On the contrary, he said his head was splitting, and his thirst insupportable, with a pungent heat of the skin. I therefore directed the nurse to throw up a pint of cold and weak lemonade as a clyster, which, in about half an hour, relieved his thirst, and cooled his body so much that he begged to have it repeated; and it was ordered he should have it as often as he liked during the night.

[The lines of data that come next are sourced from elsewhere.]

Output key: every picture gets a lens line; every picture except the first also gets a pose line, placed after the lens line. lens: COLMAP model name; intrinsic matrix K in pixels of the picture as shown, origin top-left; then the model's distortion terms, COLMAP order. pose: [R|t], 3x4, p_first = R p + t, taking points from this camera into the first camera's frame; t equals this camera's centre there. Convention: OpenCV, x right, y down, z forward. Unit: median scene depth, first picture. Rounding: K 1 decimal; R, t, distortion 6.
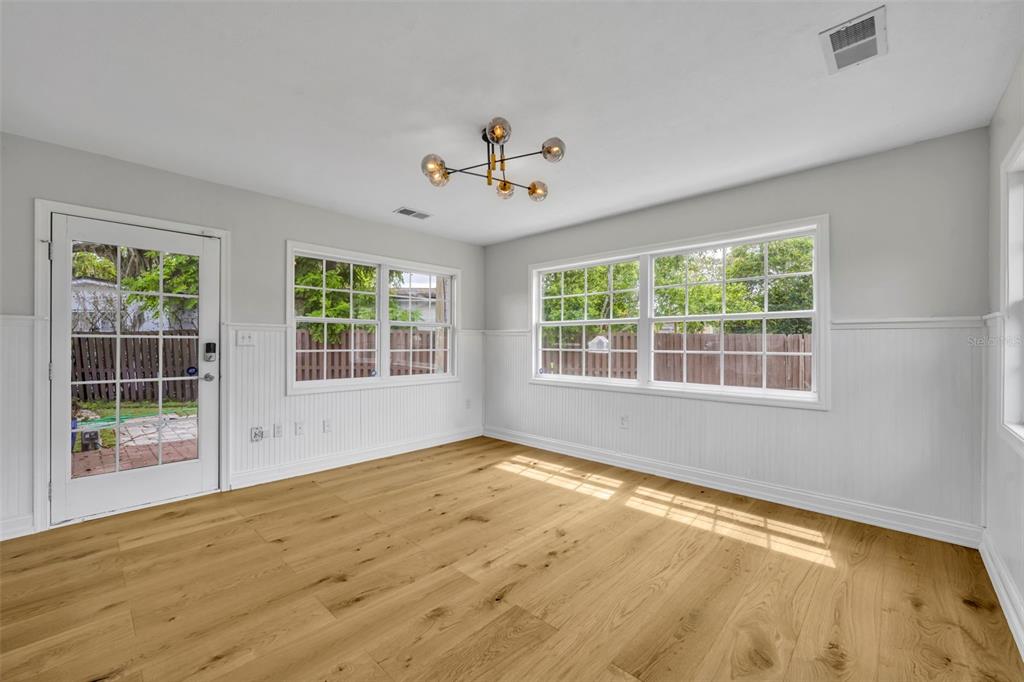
lens RADIAL K [[407.6, 0, 511.7], [0, 407.6, 343.4], [0, 0, 1]] dist [-0.001250, -0.000178]
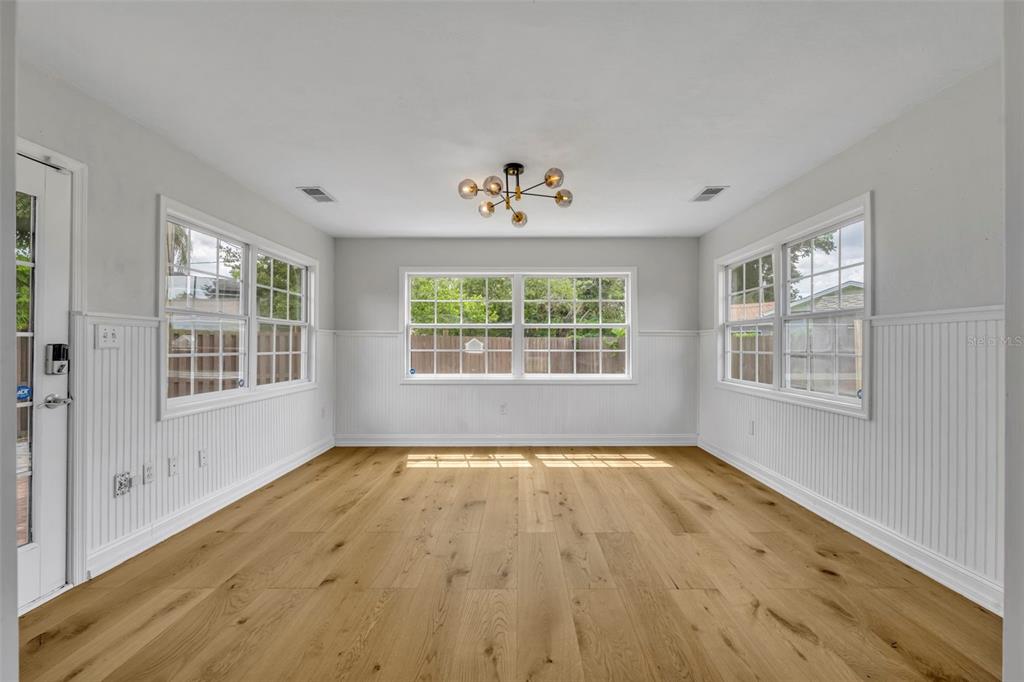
lens RADIAL K [[411.4, 0, 514.3], [0, 411.4, 343.5], [0, 0, 1]] dist [-0.000034, -0.000069]
pose [[0.728554, 0.000291, 0.684988, -0.603177], [0.003061, 0.999989, -0.003680, 0.001955], [-0.684981, 0.004778, 0.728545, 0.086732]]
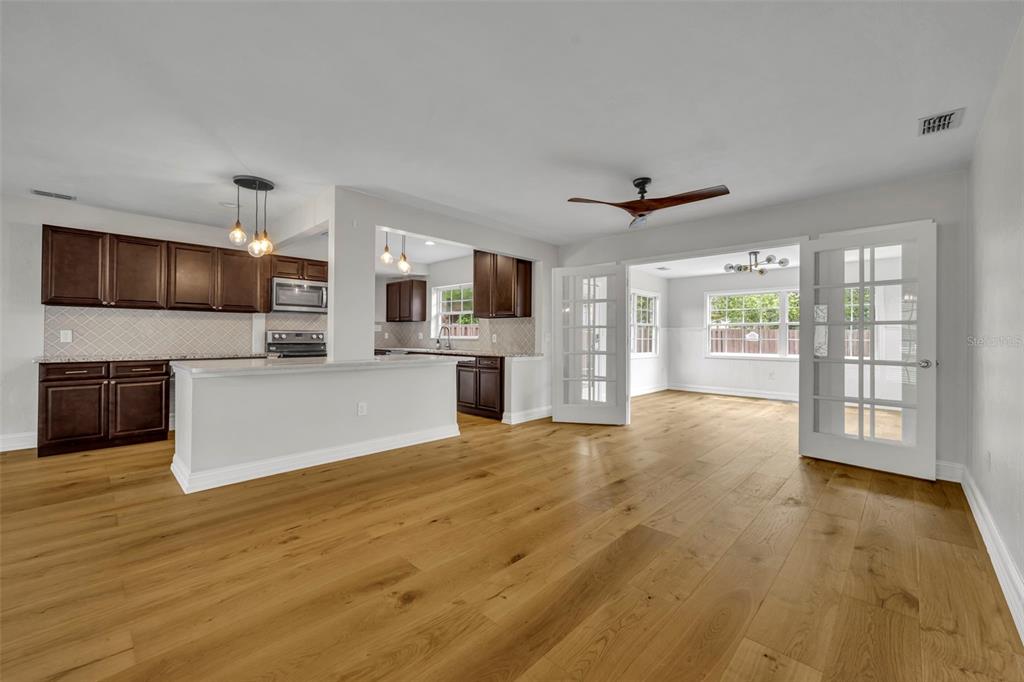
lens RADIAL K [[410.4, 0, 509.4], [0, 410.4, 332.9], [0, 0, 1]] dist [-0.000501, -0.000251]
pose [[0.999976, 0.003301, -0.006034, -1.090648], [-0.003374, 0.999920, -0.012160, 0.017643], [0.005994, 0.012180, 0.999908, -1.110689]]
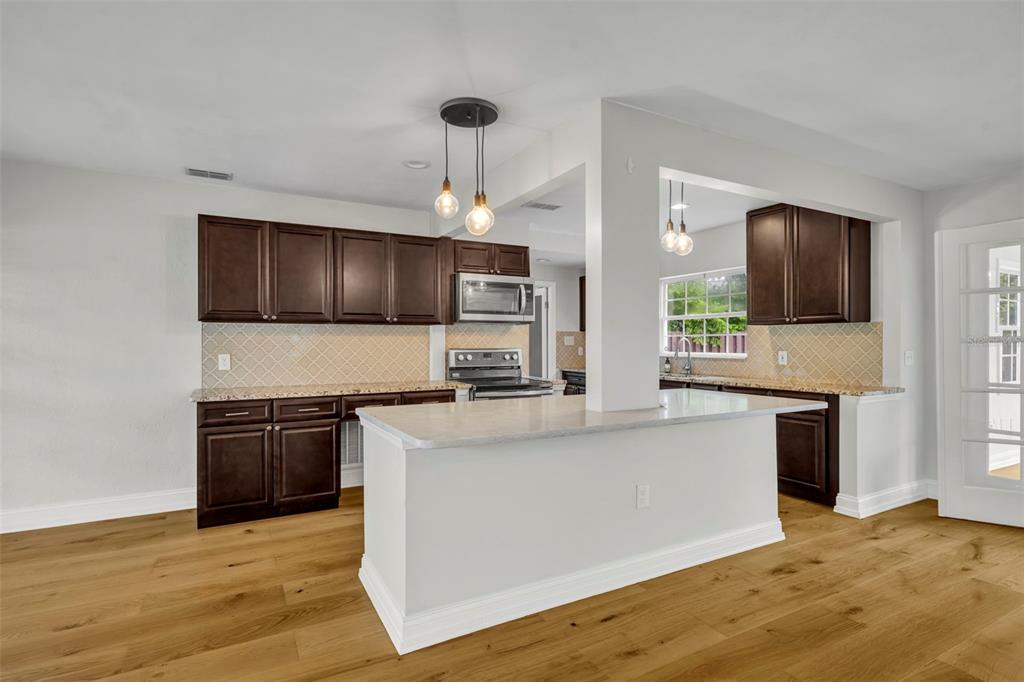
lens RADIAL K [[512.2, 0, 512.0], [0, 512.2, 341.0], [0, 0, 1]] dist [-0.000597, -0.000509]
pose [[0.952854, -0.006052, -0.303369, -1.447862], [0.003854, 0.999962, -0.007841, -0.018588], [0.303405, 0.006302, 0.952841, -0.802414]]
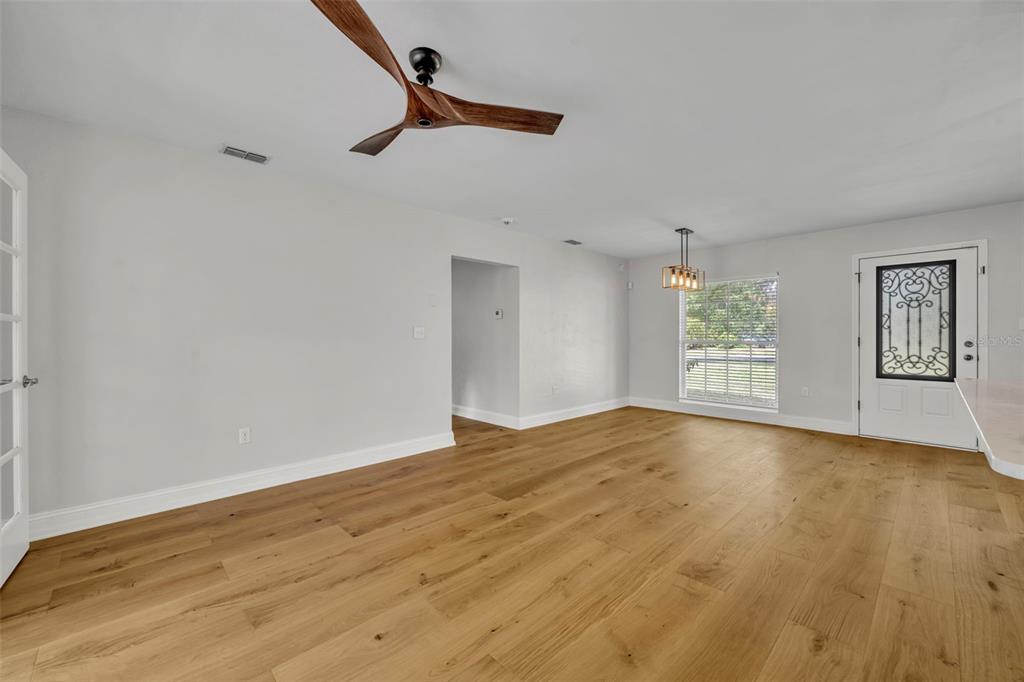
lens RADIAL K [[408.7, 0, 510.6], [0, 408.7, 339.0], [0, 0, 1]] dist [-0.000006, 0.000164]
pose [[-0.999008, -0.001414, 0.044505, -0.910924], [-0.001080, 0.999971, 0.007520, 0.003061], [-0.044515, 0.007465, -0.998981, 0.442239]]
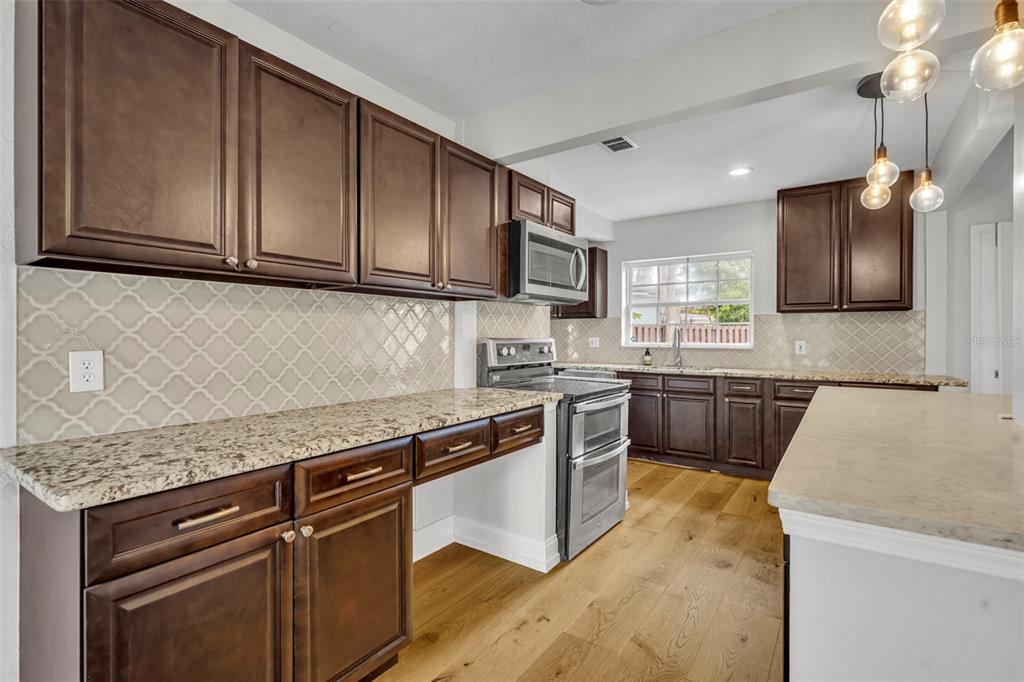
lens RADIAL K [[480.7, 0, 510.9], [0, 480.7, 335.6], [0, 0, 1]] dist [-0.001042, -0.000285]
pose [[0.989143, -0.003847, 0.146909, -2.101190], [0.004305, 0.999987, -0.002800, -0.011347], [-0.146896, 0.003401, 0.989146, -0.377990]]
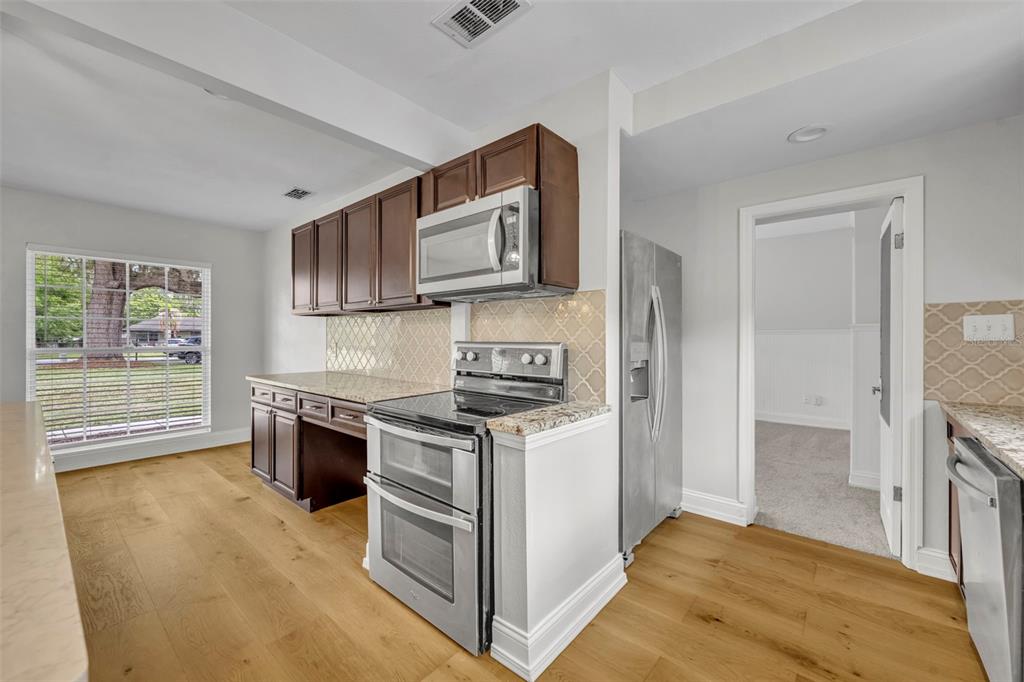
lens RADIAL K [[410.4, 0, 509.4], [0, 410.4, 332.9], [0, 0, 1]] dist [-0.000501, -0.000251]
pose [[0.051105, -0.011585, -0.998626, -1.308770], [-0.007608, 0.999899, -0.011989, -0.015195], [0.998664, 0.008211, 0.051012, 0.498635]]
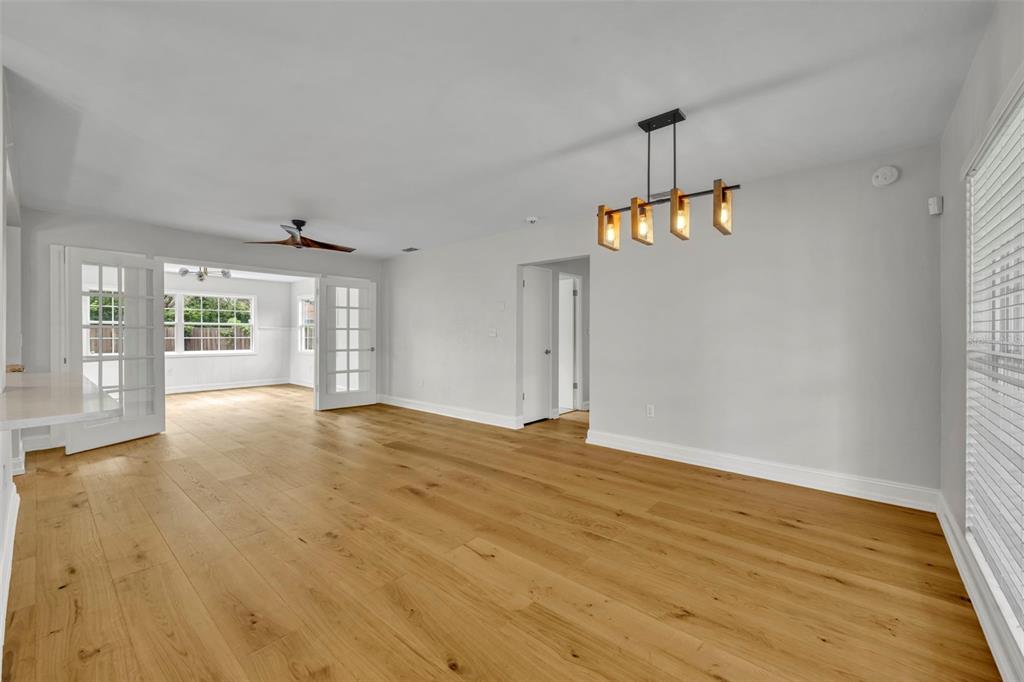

This is the only example I have encountered of a doctor administering lemonade via the rectum. And I’m not mocking the idea: it seems to have done the trick.

enema syringe
Syringe designed for administration of enemas, 1820s.

The following morning the patient was much better, though the injuries to his throat, which were severe, still made it impossible to swallow. So the surgeon resorted to an extreme measure.

In the evening, after some efforts, I succeeded in getting a tube well down the oesophagus, and threw into the stomach about a pint of tea, which was particularly pleasant, and soon took off the pain and sinking, as he described it, of the epigastric region; but he still requested to have the cold lemonade clysters, as he said we could not form any conception how grateful they felt, and how they always relieved his thirst and cooled his body.

The patient’s appreciation of his lemonade enemas is a recurring feature of the remainder of the case report. It is long and detailed, so I have abbreviated it.

12th. Had passed a night of great suffering, for the lacerated and sloughing state of the throat and mouth left him not a moment free from cough, and the fits of coughing were the most distressing I ever witnessed, and more than once thought he would have expired. This morning the appearance of his neck and throat were really frightful from the extent of the swelling and discoloration. By means of the tube I got at one time some milk, and a few hours afterwards some lemonade, into the stomach, and we went on with our gargles and cold clysters.

The following morning he was finally showing signs of improvement. And by the 19th, ten days after the injury,

his power of swallowing increased so rapidly, that by the 22nd we were enabled to lay aside giving either nourishment or drinks by the tube, for up to this period I had constantly passed it twice or three times a day, as he felt inclined to receive nourishment.

Thereafter there were a couple of setbacks, but he was finally on the road to recovery.

After this his progress was most rapid, so that by the 13th of December he was discharged the hospital quite cured and well. The only difficulty he experienced was a degree of mucus spitting, or cough.

His jaw remained a little stiff, and swallowing food was occasionally difficult, but on the whole he was in good health.

Excepting in these particulars, which in a few weeks will be most probably overcome, he felt perfectly well, and free from all inconvenience from the wound.

An impressive example of the body’s capacity for healing itself with only minimal intervention. The most important thing was to keep the patient alive and give him nutrition; Mr Hammick deserves credit for his imaginative approach to a tricky problem.